Training a HORN Network on a Cognitive Task

Training a HORN Network on a Cognitive Task#

The previous case studies fit a few biophysical parameters. This one trains an entire recurrent network — every weight — to perform a task, the data-driven showcase of a differentiable brain model. Because brainmass networks are end-to-end differentiable, the same backpropagation that fit one parameter scales to training a recurrent network with gradient descent.

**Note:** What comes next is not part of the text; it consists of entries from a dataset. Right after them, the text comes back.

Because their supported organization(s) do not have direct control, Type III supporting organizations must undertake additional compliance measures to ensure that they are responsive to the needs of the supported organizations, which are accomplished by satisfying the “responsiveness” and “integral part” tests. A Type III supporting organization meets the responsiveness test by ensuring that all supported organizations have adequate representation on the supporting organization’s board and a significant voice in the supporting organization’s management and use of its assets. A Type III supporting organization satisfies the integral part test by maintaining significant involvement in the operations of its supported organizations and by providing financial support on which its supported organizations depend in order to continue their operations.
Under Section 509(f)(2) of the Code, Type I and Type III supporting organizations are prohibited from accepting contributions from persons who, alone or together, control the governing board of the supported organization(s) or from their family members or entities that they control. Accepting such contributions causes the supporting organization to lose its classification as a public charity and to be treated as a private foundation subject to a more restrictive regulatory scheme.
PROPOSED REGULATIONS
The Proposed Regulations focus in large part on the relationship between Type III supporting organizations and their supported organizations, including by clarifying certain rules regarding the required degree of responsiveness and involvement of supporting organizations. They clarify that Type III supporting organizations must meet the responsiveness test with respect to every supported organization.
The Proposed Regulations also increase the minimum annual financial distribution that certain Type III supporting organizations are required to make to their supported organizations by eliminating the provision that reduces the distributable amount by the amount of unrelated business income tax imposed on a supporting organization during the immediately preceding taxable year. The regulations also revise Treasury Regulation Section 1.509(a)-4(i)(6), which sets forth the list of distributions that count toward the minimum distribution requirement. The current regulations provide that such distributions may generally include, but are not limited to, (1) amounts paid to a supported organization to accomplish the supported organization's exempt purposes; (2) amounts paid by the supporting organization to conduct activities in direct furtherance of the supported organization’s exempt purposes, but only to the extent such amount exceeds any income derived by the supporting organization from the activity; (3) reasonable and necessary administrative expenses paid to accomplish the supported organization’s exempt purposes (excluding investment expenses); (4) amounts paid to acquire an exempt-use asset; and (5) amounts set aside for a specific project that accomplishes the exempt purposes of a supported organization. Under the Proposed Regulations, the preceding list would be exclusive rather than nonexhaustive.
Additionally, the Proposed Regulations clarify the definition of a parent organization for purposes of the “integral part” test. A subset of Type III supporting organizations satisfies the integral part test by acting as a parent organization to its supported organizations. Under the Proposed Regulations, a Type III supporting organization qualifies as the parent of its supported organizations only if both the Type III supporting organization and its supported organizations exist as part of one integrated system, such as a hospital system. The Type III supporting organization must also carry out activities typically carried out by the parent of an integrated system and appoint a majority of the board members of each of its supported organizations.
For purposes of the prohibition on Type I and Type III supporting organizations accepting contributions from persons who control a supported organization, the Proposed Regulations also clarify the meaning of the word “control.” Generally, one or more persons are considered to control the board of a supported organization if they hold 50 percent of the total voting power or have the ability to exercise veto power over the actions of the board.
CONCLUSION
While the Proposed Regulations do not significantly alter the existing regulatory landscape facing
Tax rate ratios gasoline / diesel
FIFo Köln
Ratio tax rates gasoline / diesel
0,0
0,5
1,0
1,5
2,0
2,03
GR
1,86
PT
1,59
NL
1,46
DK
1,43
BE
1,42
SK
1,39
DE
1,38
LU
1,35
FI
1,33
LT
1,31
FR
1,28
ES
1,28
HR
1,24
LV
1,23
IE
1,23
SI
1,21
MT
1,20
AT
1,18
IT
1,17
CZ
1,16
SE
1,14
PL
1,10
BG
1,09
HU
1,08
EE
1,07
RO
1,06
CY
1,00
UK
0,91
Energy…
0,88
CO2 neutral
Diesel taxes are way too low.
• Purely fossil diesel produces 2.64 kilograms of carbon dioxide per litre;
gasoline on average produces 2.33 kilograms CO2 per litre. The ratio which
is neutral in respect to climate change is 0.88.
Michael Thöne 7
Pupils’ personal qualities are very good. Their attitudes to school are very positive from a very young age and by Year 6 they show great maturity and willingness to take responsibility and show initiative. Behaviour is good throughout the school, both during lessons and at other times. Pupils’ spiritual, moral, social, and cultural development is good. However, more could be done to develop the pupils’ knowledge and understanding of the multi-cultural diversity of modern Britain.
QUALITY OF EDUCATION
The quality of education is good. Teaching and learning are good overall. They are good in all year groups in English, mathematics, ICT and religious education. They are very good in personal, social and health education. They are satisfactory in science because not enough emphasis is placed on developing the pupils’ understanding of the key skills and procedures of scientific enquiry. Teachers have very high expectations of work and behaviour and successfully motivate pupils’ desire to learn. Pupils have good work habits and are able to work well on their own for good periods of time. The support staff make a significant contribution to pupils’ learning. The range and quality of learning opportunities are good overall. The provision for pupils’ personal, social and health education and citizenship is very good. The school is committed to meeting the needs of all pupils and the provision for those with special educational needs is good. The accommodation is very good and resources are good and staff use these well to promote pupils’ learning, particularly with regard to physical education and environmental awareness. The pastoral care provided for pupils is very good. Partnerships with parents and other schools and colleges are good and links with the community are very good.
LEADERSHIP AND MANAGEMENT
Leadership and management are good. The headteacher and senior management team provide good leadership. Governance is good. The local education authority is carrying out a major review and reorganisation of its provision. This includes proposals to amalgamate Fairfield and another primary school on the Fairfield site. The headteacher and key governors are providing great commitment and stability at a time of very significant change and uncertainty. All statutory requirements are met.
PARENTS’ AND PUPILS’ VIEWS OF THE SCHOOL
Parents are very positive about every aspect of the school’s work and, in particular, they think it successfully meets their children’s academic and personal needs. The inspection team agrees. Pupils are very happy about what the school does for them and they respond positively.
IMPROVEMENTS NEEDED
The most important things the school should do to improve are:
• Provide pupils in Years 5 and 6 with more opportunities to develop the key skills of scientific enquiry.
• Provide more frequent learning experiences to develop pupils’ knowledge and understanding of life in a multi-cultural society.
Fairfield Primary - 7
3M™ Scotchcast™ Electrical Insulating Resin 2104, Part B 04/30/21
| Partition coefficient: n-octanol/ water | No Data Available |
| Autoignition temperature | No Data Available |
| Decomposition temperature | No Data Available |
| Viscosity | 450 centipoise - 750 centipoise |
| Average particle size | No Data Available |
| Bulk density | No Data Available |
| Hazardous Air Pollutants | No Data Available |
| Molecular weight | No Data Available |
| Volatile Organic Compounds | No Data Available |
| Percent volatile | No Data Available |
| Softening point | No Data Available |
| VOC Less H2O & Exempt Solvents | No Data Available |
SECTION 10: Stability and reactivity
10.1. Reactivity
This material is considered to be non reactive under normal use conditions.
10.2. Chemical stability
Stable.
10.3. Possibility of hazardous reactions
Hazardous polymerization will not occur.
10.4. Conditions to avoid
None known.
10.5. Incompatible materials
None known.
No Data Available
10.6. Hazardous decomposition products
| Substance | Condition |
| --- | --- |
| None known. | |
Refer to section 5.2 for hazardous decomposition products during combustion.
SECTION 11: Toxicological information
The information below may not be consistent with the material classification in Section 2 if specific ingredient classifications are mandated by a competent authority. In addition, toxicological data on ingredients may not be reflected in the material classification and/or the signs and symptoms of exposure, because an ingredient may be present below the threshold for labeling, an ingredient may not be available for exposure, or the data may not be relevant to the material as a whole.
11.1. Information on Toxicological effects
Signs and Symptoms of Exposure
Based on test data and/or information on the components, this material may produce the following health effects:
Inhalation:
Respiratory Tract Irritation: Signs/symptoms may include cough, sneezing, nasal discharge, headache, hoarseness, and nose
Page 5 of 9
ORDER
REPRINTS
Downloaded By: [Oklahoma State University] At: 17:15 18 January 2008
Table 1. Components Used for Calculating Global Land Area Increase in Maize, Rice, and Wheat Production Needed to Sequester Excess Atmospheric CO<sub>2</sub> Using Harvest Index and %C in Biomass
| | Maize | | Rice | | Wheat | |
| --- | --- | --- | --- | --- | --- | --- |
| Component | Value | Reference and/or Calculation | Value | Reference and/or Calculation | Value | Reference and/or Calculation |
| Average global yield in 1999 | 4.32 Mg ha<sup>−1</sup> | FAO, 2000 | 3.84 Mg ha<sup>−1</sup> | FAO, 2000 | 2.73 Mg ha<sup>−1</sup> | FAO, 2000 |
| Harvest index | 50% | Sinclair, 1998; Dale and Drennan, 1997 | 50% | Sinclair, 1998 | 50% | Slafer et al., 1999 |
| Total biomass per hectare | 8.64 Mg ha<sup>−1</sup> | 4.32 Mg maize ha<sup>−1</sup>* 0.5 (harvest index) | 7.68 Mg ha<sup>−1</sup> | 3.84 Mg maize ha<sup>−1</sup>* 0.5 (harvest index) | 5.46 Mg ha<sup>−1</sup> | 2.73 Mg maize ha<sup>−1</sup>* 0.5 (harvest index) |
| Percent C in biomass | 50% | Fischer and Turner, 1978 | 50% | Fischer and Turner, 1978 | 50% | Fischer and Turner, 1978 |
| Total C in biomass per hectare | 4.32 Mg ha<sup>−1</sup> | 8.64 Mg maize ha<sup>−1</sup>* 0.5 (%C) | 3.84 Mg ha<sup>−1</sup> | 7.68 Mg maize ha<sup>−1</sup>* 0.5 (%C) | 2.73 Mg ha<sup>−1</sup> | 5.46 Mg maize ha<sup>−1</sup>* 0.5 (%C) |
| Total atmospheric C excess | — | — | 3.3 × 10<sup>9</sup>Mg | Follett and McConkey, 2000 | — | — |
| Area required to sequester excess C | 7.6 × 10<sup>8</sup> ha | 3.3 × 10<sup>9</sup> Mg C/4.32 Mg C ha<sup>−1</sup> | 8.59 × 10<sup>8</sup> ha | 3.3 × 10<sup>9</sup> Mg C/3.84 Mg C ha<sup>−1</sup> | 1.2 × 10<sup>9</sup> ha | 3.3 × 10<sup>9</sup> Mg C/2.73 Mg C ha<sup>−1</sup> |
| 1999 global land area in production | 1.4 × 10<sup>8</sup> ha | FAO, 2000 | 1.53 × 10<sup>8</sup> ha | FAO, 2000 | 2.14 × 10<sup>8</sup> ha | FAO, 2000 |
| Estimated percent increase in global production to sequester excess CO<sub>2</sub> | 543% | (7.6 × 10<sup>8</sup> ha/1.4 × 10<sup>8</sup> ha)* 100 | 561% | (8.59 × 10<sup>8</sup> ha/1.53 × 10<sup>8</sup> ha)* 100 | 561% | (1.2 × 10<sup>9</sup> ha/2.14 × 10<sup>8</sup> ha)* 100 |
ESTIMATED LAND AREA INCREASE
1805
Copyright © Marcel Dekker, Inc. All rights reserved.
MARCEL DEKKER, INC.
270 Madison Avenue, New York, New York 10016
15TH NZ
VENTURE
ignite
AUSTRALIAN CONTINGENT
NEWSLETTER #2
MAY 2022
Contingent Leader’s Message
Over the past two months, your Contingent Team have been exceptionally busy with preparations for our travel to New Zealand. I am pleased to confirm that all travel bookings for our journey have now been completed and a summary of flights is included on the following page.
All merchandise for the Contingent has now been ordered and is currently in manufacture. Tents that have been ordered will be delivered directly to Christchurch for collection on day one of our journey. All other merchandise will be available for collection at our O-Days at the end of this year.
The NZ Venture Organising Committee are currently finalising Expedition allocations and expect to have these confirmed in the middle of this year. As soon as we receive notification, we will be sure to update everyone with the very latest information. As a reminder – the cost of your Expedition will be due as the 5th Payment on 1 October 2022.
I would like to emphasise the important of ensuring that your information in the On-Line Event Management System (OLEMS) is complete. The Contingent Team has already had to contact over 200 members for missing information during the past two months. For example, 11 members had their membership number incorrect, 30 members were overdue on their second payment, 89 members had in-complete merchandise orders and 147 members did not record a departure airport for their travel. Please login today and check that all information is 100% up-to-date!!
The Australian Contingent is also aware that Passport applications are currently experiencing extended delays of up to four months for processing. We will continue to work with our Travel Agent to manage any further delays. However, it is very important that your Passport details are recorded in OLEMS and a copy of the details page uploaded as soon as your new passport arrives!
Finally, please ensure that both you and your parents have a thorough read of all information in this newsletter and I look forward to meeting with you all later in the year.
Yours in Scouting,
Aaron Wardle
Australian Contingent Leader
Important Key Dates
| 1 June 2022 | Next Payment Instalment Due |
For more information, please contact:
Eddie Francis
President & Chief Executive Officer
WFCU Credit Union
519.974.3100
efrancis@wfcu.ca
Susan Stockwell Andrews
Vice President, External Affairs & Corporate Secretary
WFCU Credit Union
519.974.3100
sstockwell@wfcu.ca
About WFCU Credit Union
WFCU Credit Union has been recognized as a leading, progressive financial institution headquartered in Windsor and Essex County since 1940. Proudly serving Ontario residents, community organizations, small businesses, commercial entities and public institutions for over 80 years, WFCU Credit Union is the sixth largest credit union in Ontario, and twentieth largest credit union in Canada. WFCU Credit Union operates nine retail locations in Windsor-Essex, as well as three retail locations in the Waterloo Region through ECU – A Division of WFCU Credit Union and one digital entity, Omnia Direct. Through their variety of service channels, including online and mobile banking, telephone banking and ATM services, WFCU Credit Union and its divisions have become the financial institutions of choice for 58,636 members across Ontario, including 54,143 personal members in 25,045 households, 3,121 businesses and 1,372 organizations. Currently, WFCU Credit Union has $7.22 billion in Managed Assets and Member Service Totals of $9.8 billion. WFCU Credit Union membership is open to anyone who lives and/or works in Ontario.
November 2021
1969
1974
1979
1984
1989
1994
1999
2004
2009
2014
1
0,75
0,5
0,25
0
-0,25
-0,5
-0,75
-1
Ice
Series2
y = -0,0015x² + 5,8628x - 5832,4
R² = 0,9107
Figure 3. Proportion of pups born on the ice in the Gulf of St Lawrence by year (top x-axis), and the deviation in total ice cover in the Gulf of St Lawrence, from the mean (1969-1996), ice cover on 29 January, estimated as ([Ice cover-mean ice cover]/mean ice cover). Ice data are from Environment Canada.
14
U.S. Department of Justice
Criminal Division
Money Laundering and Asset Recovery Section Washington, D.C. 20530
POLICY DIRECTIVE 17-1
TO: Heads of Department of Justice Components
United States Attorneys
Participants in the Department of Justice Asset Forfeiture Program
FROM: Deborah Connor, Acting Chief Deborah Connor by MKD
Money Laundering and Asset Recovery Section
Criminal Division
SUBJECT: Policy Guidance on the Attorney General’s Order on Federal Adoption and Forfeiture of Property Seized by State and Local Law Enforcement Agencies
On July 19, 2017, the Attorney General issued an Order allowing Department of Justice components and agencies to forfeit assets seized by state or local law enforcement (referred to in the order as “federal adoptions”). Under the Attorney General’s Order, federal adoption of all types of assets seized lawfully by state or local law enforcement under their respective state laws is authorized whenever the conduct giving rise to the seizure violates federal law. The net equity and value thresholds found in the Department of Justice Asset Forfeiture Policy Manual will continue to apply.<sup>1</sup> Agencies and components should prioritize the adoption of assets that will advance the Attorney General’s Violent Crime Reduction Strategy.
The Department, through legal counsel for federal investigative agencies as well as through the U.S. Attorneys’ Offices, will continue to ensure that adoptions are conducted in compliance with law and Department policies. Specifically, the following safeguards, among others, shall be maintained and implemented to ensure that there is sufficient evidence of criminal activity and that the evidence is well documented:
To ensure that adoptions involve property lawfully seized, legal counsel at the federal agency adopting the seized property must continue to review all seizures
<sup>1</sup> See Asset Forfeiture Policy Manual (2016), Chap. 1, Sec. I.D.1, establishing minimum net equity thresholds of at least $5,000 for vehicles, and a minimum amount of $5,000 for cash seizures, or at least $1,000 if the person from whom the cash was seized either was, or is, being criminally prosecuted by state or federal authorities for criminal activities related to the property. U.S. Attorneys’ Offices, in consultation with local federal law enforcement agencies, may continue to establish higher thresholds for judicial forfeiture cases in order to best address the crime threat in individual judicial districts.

We train a HORNSeqNetwork — a recurrent network of coupled harmonic oscillators (a Harmonic Oscillator Recurrent Network) — on the bundled delayed match-to-sample task. The network sees a cue symbol, must hold it across a delay, then sees a probe and decides whether they match. Solving it requires genuine working memory in the recurrent dynamics.

Source: consolidates the HORN cognitive-task training scripts onto the bundled brainmass.datasets.delayed_match_task() — fully self-contained, no downloads.

Note

Fitter targets parameter fitting against a single fixed target. Task training — minibatched (inputs, targets) over epochs with a held-out metric — is a different loop, so we drive a braintools.optim optimizer directly. A future Trainer would wrap this loop.

1. The task#

brainmass.datasets.delayed_match_task() synthesises the dataset. Each trial is a sequence: a one-hot cue symbol at the first step, blank steps (the delay), then a one-hot probe at the last step. The binary target is 1 if probe matches cue, else 0. We use a 2-symbol alphabet and 8-step sequences, and hold out a test split.

inputs_np, targets_np = brainmass.datasets.delayed_match_task(
    n_samples=320, seq_len=8, n_symbols=2, seed=0,
)
print("inputs :", inputs_np.shape, "(n_samples, seq_len, n_symbols)")
print("targets:", targets_np.shape, " class balance =", f"{targets_np.mean():.2f}")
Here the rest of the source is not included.